If the City Council approves the plan and KCP&L accepts its offer, Otto said, Roeland Park could take over its streetlight system in late summer.
“Once the system is paid off, we should see decent savings,” Otto said.
Overland Park is making the switch to LEDs gradually. The city completed the purchase of about 2,000 older streetlights from KCPL in 2013, making its entire 18,000-light system city owned.
Most of Overland Park’s streetlights are metered, meaning the city realizes energy cost savings from LED installations immediately, said Traffic Engineer Brian Shields.
“We started switching over in the last few years on certain projects,” Shields said. “We found one we liked … to use on thoroughfares. We haven’t found one that is meeting our standards for neighborhood residential streets.”
Olathe owns about 7,000 streetlights and leases about 6,000 from KCPL, according to Streetlight Supervisor Rusty Hunsacker. The city is talking to the utility about buying the lights it doesn’t already own, he said.
Olathe has been researching LED technology for the past six or seven years, Hunsacker said.
“Last fall we actually put LEDs on the pre-approved list for all new projects for arterials and collectors (streets),” he said. “We’ll swap out at least 200 this year, and we’re looking to do more in the future.”
There are variables in pole height and spacing, Hunsacker and other officials noted, that make it impossible to simply mandate that every high-pressure sodium light that burns out be replaced with an LED.

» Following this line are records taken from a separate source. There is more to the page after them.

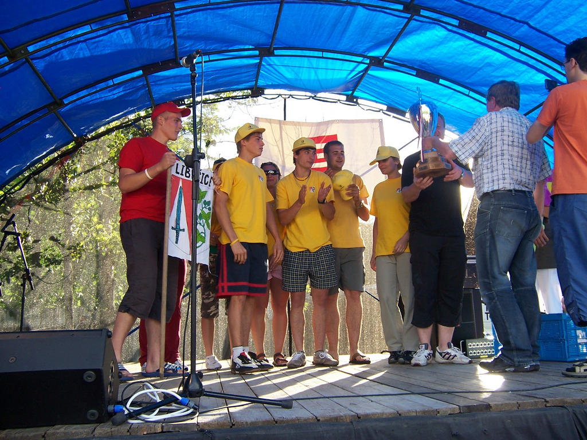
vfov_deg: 42.9
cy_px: 220
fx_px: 560
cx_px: 294
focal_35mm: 33
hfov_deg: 55.4
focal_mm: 5.5
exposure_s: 1/90
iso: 80
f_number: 3.4
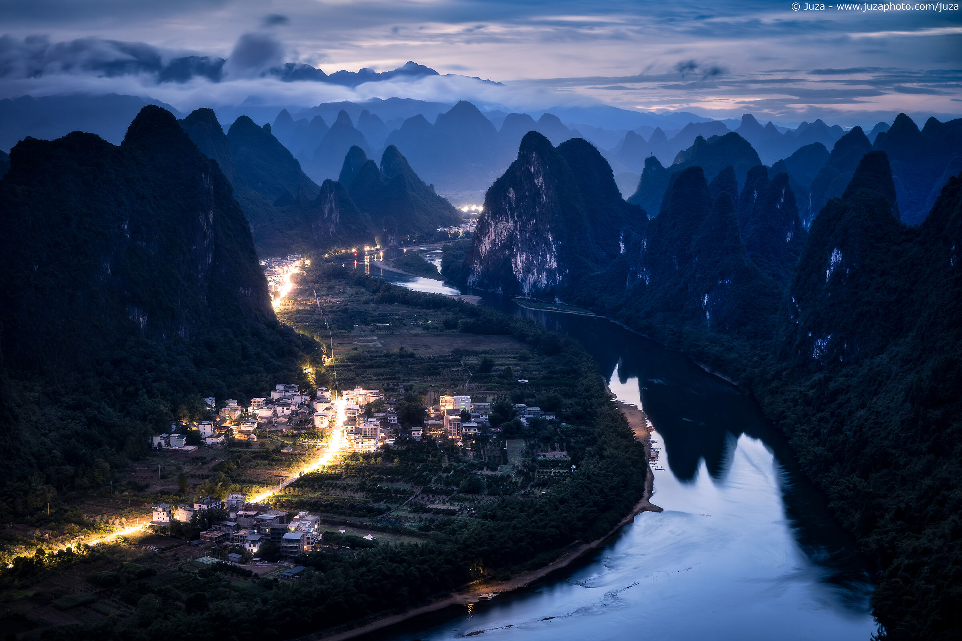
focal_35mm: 51
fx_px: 1363
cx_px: 481
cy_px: 320
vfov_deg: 26.5
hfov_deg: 38.9
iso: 800
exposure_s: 30
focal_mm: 51
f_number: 4
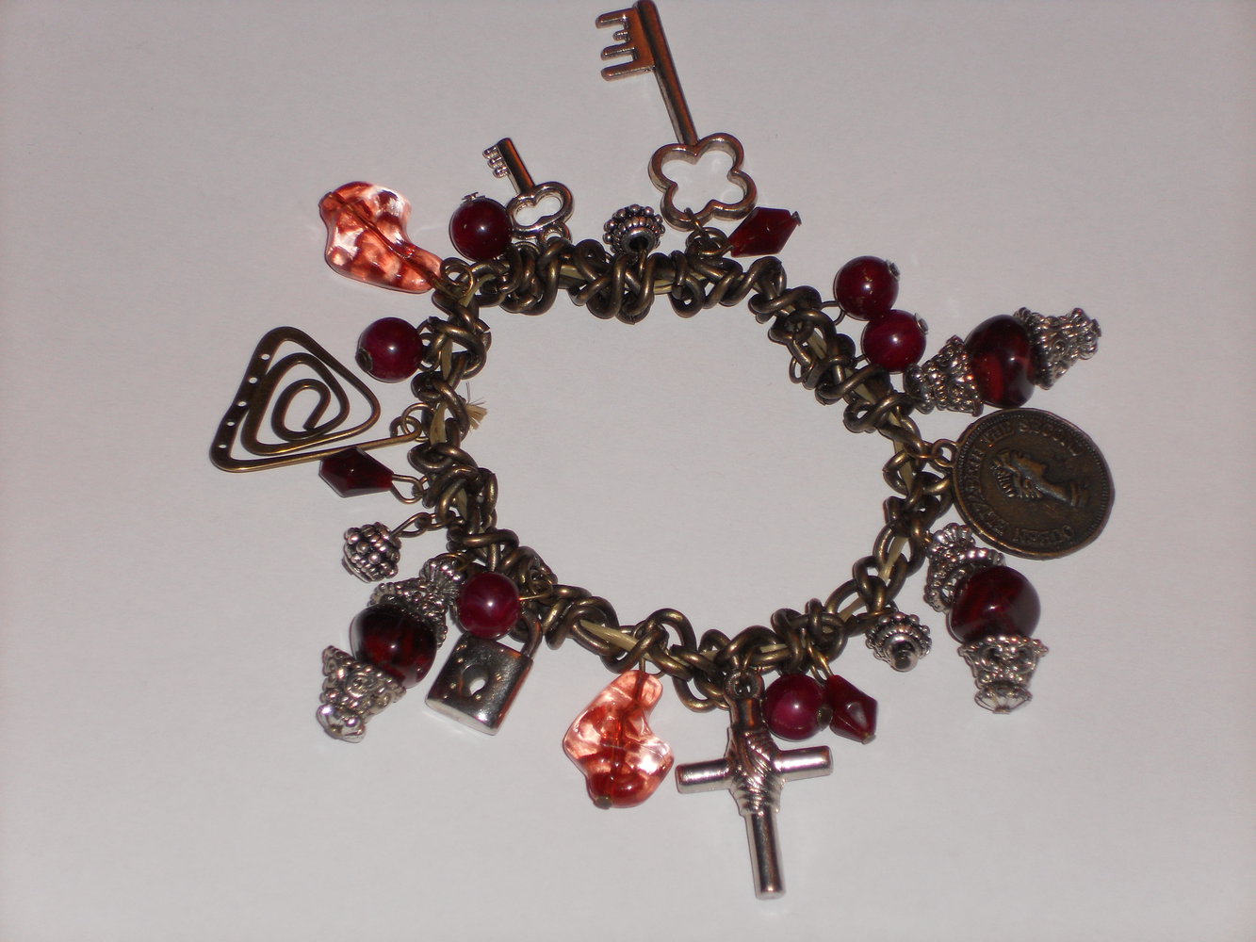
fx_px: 3919
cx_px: 628
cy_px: 471
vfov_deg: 13.7
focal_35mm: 108
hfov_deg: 18.2
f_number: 5.9
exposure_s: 1/60
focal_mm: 19.6
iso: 100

“The technology continues to improve,” Husacker said. “The disincentive is the up-front cost. But with longer maintenance cycles and lower energy costs, the dollars saved over time are pretty significant.”
Twenty-five area communities took part in in the “Smart Lights for Smart Cities ” program coordinated by the Mid-America Regional Council. It was targeted at smaller comunities around the area.
Kansas: Basehor, Edwardsville, Fairway, Gardner, Lansing, Merriam, Mission, Prairie Village, Roeland Park, Spring Hill, Tonganoxie, Westwood.
Missouri: Gladstone, Harrisonville, Kearney, Lawson, Liberty, North Kansas City, Oak Grove, Peculiar, Platte City, Pleasant Hill, Raymore, Raytown, Smithville.